The Forward set below as it appears in the two volume set of William Q. Judge's Theosophical Articles.

Born in Dublin in 1851, William Quan Judge came to the United States (with his father) at the age of thirteen, arriving in New York in 1864. He became a citizen in 1872 and was admitted to the bar in that year. Having from boyhood shown an interest in mystical matters, it was natural for him to make inquiries which led him to Madame Blavatsky, whom he met in 1874. In the following year he was one of the co-founders -with H.P. Blavatsky and Henry S. Olcott-of the Theosophical Society. When these two associates in the Movement went to India in 1879, Judge carried on the work of the Society in the United States. He started the American monthly, The Path, in 1886, and thereafter wrote for it unceasingly until the time of this death in 1896.

This book (Theosophical Articles by William Q. Judge) presents the bulk of his contribution to the Path, and articles written for the Theosophist, founded by H.P.B. in 1879 in India, for Lucifer, begun in 1887 in England, also by H.P.B., and for one or two other journals. As a result of his efforts, the Theosophical Society grew to major proportions in the United States. A biographer has said of this work:

"He lectured all over the States, and did the work of several men. Every spare moment was given to Theosophy, and taken from his meals and his rest. Finally, when the New York Headquarters were bought, and when the work had increased to large proportions, Mr. Judge relinquished his profession and gave his entire life and time to the Society."

The reason for publication of his many articles (now contained in two volumes) lies in the conviction of some Theosophical students that Judge's writings are an indispensable aid in grasping the meaning of the Theosophical philosophy, and that recognition of his role and part in Theosophical organization and education is equally indispensable to an understanding of the Theosophical Movement. The merit, however of what he accomplished, in this case through his writings, may be said to be self-evident. Ardor, simplicity, and depth are present on every page. There is the strength of high philosophy, but at the same time a faculty of simple communication unrivaled by any other Theosophical writer. He seems to have understood well the needs and concerns of the common man and was able to write for the average reader with a rare quality of invitation. His command of the language, made evident in, for example, "The Synthesis of Occult Science," is impressive. His appeal to the heart is spontaneous and unpretentious, leaving no barriers to the inspiring quality felt in so much that he wrote. Almost without realizing it, the student of Theosophy who spends thoughtful time with the writings of William Q. Judge finds in him a guide, philosopher, and friend. These, then are the reasons for reprinting his articles in a single and easily available source.

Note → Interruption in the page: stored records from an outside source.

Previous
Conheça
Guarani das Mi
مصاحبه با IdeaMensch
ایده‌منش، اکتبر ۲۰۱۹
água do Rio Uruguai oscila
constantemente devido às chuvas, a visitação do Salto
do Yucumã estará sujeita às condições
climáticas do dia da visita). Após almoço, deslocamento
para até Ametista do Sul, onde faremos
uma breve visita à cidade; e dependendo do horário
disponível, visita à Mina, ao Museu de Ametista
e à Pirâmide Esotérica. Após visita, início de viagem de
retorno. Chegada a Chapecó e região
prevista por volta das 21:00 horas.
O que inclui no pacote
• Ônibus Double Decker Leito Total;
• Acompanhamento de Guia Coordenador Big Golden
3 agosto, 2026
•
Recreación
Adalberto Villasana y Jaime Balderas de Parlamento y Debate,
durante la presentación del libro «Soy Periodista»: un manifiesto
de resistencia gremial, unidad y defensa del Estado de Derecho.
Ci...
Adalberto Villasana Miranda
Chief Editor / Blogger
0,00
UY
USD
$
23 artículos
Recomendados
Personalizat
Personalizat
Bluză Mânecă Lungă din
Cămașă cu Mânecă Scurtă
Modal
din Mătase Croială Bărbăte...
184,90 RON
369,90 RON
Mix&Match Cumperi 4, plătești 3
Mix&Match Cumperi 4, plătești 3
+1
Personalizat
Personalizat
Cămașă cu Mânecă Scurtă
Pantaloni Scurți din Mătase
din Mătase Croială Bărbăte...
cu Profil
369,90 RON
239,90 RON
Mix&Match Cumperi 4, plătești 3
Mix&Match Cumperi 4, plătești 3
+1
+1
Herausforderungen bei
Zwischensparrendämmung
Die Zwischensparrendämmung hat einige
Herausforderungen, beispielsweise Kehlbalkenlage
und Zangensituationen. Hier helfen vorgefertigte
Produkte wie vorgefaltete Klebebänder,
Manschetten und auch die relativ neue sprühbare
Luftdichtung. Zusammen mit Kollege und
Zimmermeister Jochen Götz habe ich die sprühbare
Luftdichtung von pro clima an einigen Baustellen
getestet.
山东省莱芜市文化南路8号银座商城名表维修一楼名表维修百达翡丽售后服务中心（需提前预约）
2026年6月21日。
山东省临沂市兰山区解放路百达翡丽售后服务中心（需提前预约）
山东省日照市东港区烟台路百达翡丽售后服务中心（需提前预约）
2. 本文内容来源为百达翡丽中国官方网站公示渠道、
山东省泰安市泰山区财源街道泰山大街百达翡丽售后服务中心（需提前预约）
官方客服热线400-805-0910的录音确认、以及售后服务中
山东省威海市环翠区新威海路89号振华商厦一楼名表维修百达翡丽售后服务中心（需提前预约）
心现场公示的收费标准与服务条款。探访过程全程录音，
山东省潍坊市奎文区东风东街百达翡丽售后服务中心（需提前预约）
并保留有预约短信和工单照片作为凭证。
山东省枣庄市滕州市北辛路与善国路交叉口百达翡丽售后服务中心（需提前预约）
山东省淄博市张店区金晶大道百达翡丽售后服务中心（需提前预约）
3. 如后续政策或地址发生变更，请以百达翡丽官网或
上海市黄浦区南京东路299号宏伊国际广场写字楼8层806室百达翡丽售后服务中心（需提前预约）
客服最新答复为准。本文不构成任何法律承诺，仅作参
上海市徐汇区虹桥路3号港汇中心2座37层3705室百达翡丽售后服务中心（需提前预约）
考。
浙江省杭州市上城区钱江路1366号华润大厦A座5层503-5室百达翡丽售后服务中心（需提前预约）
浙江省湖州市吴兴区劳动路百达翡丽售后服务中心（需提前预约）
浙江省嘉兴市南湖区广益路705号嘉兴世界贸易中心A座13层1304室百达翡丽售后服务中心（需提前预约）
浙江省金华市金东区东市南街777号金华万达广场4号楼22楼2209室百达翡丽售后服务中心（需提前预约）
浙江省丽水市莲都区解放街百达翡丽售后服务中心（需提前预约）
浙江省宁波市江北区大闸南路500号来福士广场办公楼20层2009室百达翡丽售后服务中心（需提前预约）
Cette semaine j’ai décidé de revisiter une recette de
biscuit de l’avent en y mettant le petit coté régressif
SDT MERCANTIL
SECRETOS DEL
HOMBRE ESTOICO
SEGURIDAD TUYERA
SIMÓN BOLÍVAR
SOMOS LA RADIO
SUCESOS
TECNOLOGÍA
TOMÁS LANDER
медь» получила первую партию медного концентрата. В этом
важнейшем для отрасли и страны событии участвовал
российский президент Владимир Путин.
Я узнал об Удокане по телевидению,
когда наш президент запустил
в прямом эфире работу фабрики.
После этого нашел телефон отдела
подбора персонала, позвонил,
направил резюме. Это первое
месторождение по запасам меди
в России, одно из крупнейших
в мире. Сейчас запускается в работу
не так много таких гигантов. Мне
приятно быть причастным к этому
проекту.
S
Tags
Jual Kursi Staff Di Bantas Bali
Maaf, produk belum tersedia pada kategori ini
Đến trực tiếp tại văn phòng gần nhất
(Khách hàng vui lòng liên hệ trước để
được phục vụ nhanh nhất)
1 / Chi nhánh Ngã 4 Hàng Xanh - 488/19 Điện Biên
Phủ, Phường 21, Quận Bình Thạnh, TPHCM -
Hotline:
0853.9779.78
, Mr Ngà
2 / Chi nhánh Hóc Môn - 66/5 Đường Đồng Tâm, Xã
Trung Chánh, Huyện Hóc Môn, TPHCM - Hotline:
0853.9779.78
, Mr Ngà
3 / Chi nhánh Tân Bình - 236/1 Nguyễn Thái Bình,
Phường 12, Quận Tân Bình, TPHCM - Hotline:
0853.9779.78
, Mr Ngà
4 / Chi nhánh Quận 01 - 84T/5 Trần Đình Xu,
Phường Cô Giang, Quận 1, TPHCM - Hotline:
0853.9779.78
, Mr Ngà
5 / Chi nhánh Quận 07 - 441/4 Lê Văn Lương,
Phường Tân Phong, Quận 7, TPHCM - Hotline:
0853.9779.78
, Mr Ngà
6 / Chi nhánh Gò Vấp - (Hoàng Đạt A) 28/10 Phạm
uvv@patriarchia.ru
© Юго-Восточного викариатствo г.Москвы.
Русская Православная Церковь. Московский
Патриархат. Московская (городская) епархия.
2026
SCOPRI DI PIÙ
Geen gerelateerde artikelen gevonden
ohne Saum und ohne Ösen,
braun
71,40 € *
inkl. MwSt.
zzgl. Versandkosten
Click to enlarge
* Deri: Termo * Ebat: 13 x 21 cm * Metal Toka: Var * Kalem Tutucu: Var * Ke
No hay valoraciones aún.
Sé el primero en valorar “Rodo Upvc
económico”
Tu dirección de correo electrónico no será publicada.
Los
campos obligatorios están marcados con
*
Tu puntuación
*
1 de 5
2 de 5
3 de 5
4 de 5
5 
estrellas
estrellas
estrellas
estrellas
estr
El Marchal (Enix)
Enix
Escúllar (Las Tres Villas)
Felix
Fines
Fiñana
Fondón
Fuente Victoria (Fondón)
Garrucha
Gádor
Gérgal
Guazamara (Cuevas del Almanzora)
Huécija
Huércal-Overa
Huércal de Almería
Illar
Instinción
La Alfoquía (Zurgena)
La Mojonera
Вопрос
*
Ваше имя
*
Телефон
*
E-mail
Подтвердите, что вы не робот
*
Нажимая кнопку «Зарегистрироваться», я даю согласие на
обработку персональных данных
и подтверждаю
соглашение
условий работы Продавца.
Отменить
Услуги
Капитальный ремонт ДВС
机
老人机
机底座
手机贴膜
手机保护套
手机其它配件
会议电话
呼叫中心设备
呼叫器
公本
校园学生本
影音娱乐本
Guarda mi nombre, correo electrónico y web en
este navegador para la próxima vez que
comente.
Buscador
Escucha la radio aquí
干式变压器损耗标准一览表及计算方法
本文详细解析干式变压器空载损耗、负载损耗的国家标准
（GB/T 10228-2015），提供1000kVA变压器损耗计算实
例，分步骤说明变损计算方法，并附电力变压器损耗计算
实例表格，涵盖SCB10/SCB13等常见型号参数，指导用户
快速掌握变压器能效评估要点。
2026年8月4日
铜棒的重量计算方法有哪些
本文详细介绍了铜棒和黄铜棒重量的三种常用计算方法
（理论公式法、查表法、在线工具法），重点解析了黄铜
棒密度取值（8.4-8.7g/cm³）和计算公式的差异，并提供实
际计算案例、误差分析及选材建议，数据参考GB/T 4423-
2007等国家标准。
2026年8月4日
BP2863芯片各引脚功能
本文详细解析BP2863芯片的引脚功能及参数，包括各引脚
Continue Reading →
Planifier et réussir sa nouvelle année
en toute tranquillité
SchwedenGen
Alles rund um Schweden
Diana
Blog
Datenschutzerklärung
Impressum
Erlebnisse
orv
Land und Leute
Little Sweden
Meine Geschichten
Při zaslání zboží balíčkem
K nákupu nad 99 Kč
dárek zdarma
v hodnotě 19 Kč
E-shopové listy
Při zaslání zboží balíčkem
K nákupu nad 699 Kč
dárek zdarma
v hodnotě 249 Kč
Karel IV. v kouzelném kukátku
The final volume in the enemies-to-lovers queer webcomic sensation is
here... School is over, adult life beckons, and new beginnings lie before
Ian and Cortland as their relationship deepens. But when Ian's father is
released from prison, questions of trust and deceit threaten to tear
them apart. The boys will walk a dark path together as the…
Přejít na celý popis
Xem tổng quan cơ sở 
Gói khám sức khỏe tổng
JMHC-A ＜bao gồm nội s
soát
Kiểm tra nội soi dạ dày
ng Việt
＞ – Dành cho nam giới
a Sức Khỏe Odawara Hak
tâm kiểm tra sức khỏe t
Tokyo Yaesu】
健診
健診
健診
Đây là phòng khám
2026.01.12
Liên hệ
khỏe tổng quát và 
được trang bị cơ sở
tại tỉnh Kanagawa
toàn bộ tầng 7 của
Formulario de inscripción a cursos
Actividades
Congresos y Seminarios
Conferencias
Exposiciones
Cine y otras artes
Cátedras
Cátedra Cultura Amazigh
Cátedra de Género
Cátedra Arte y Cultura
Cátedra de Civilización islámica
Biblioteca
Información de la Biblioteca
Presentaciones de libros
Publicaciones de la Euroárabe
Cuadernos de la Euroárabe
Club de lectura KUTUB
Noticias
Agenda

A word might be said of H. P. Blavatsky's attitude toward Judge. He was with her from the start, helping and supporting, ever loyal to her and her vision. She called him her "only friend" and declared that he was for Americans the link between the thought of their time and the Eastern secret wisdom. When he was under attack, she declared that he had been "part of herself for several eons." She trusted him, she said, "more perhaps than I did Olcott-or myself." After reading Judge, one begins to see why.

Other writings by Mr. Judge, not included in these volumes, will be found in his books. These are The Ocean of Theosophy, Echoes from the Orient, his renditions of the Bhagavad-Gita and The Yoga Aphorisms of Patanjali, and Letters That Have Helped Me -all in editions available from the Theosophy Company and at [SeekerBooks.com]

Judge wrote under many names, those most frequently used being William Brehon, Hadji Erinn, Byan Kinnavan, and Eusebio Urban. At least thrity pseudonymns have been more or less identified, and there are a few others of which some students feel fairly sure.

The articles in this book appear, not in order of original publication, but in a sequence of groups of discussions which bring allied material together. There are two tables of contents, one giving the articles as they appear in each volume, the other listing the titles in alphabetical order. The subject index at the end of the second volume whoud prove invaluable to students.